Sometimes people ask me what it means to be self-aware. When I teach about Emotional Intelligence, I often start with self-awareness. I often say that if you are not self-aware, there is not much growth that can take place in your life. Self-awareness is the foundation of all growth. But how does someone know if they are self-aware?
I’m really in love with this whole Sanjaya phenomenon. If you haven’t been keeping up, you can read about it here or here. Side note: upon looking up Sanjaya in Wikipedia, I noticed this:
Is that pronunciation seriously helpful for anyone?
Basically, Sanjaya is a contestant in American Idol. He’s not the best singer in the group. And since my mom and Cowboy Bob taught me if you can’t say something nice, don’t say anything at all, that’s all I’m going to say about his talent (see how nice I am? I didn’t even put quote marks around the word talent). Even though he has questionable skills, he is still in the competition. Which means someone – a lot of someones actually – vote for him every week. They pick up their peanut-sized phones and punch in just the right numbers to say, Hey, that Sanjaya is one cool kid and YES! I’d like to see him back next week.
America is so freakin’ awesome.
Vote for the Worst has rallied their readers to vote for Little S. Howard Stern is in on the gig. Also, I suspect every pre-pubescent girl with a cell phone and a severe lack of pitch watches each week screeching and nearly fainting dead away because ohmygahejustlookedatthecameraandsmiledblaaaaaaaaaahh! It’s clear to me that this is his target audience. Girls just old enough to know they are supposed to like boys but not old enough to really like boys yet and so they pick a boy to like that in many ways looks and acts just like they do. Boys like this seem safe. With just a hint of sexy – or at least what they think is sexy. It sort of comes off to me as pitiful or confused. Like that one time The Hub tried to lean coyishly against the door frame with his hands in his pockets but missed the wall and unable to catch himself fell like an elephant seal into the hallway. But it works for the little girls watching. They fall for Sanjaya. Not because of his voice or his ponyhawk, but because it’s safe and a little dangerous all at once. Not too much. Just a little. It’s like a trial-sized obsession. A sample-sized crush. They are trying it out. Seeing how it works. It’s not quite the real thing – it’s a pre-teen version of the real thing. Sanjaya is the Love’s Baby Soft Perfume of music.

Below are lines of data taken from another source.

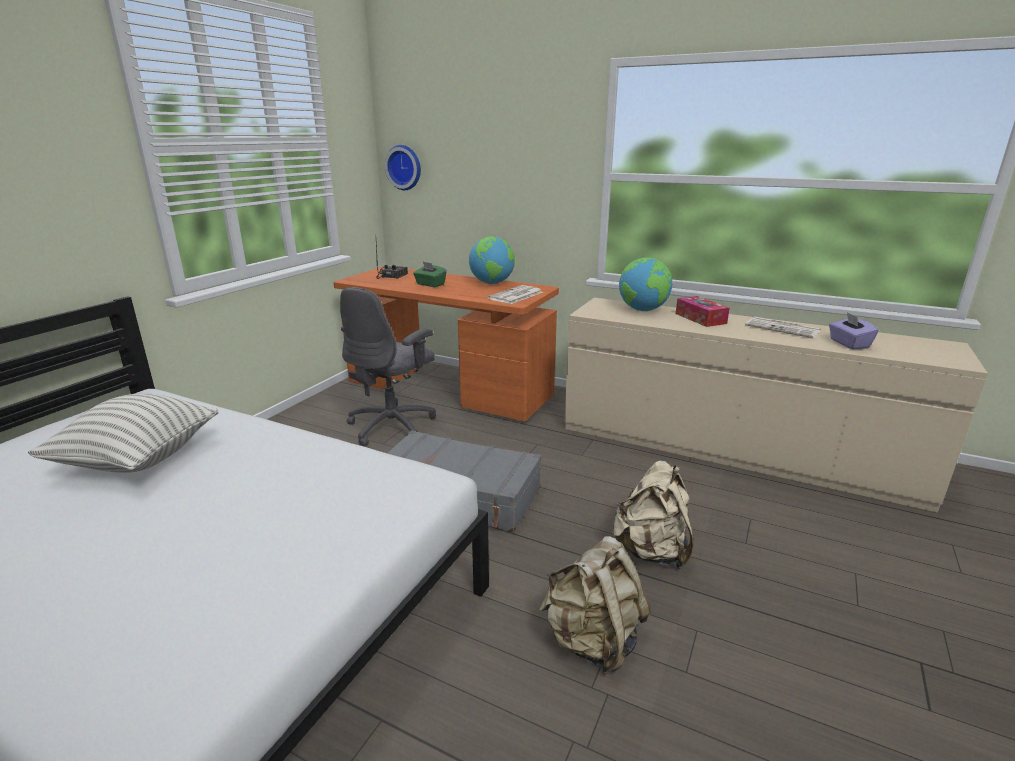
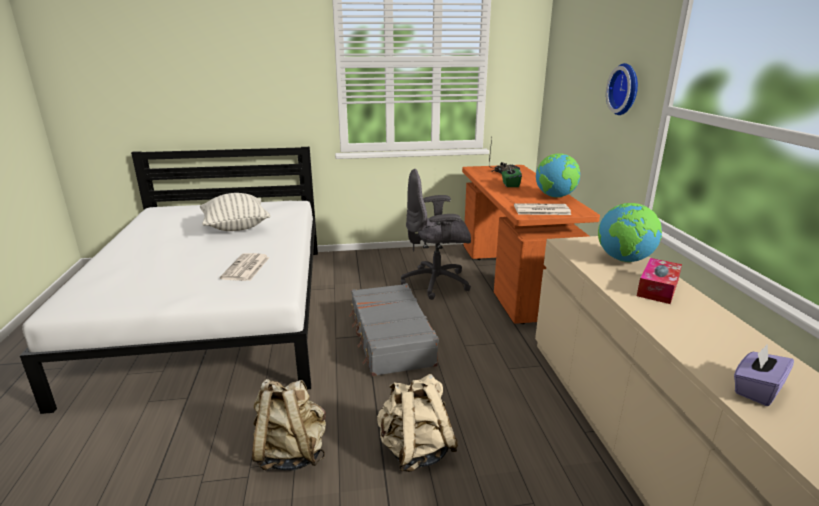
camera: 55 degrees right, 0 degrees up
(405, 167) = (554, 83): wall clock -> wall clock (625, 89)
(783, 328) = (725, 338): newspaper -> newspaper (246, 268)

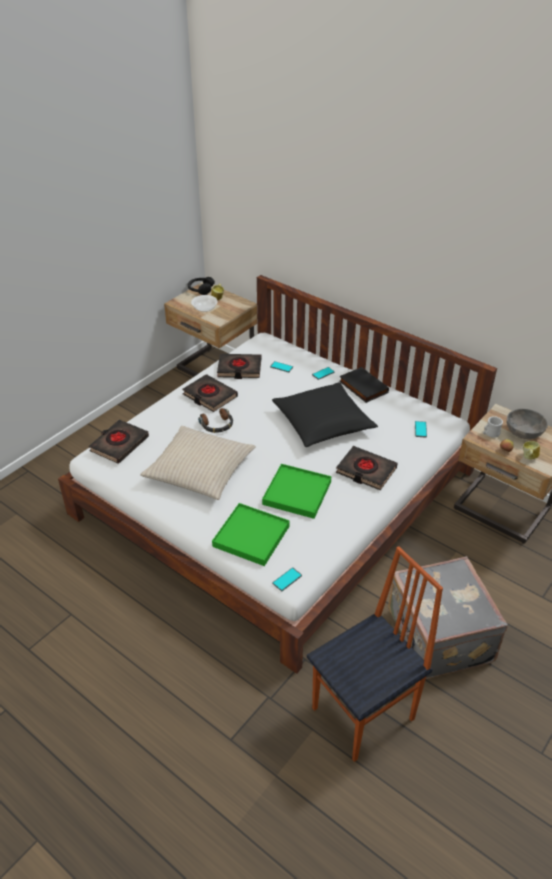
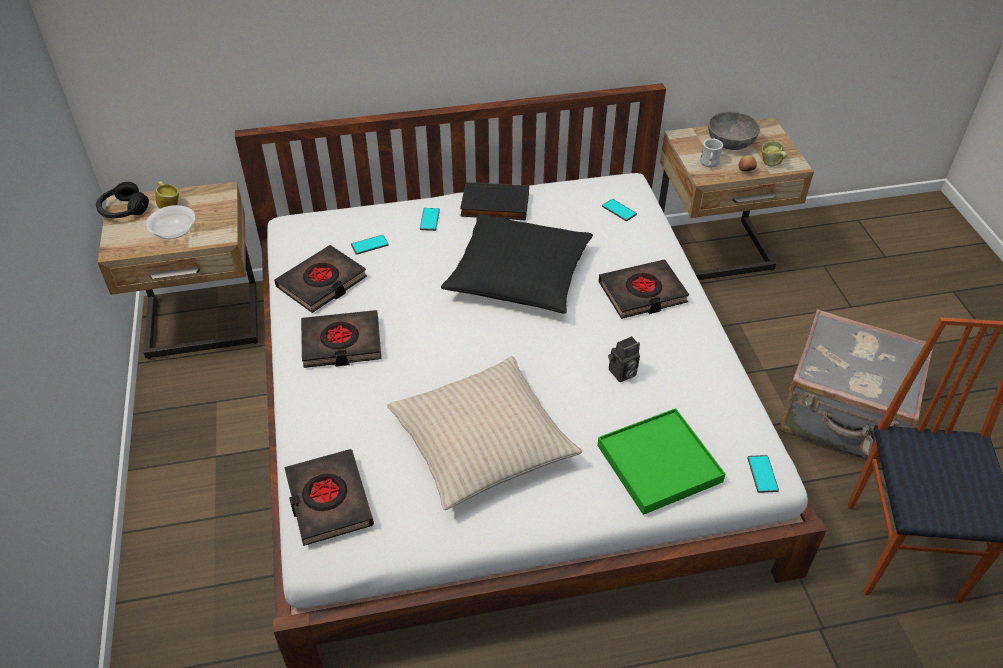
camera: 50 degrees left, 5 degrees up
(217, 425) = (411, 371): headphones -> none
(297, 493) = (622, 374): green tray -> camera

This is not the first time something like this has happened – where questionable talent makes it big because of the power of the pre-teen. And Sanjaya really does have all the makings of the next Menudo. Except for he’s one guy – not five and, of course, he’s not Puerto-Rican. I don’t think. But really, if you watch just once, you’ll see he’s too-tight pants and a headband waiting to happen. Mark my words. Then, if you have daughters in the 9 to 12 range, turn the channel or every stray dog within a 10 mile radius will show up on your porch.
Oh, my point. Self-awareness. Is he or isn’t he? For this poor sap it all comes down to this, is Sanjaya in on the joke? Does he know he’s not so good and is just riding it for all it is worth or does he really think he’s got this sucker in the B.A.G.? Not sure. All I know is that a couple weeks ago when a disgusted Simon sarcastically said, Okay, let’s change tactics ... you were incredible. Sanjaya piped up enormously, WELCOME TO THE UNIVERSE OF SANJAYA! And that frightens me. Frightens me big and bad. And not just because I began to think about if The Universe of Sanjaya had an beauty pageant or not. But because I just think anytime anyone is uttering the words, Welcome to the Universe of <insert name here>, self-awareness just may be the least of their worries.
And that’s all I have to say about that. For now. From the Universe of Jenné.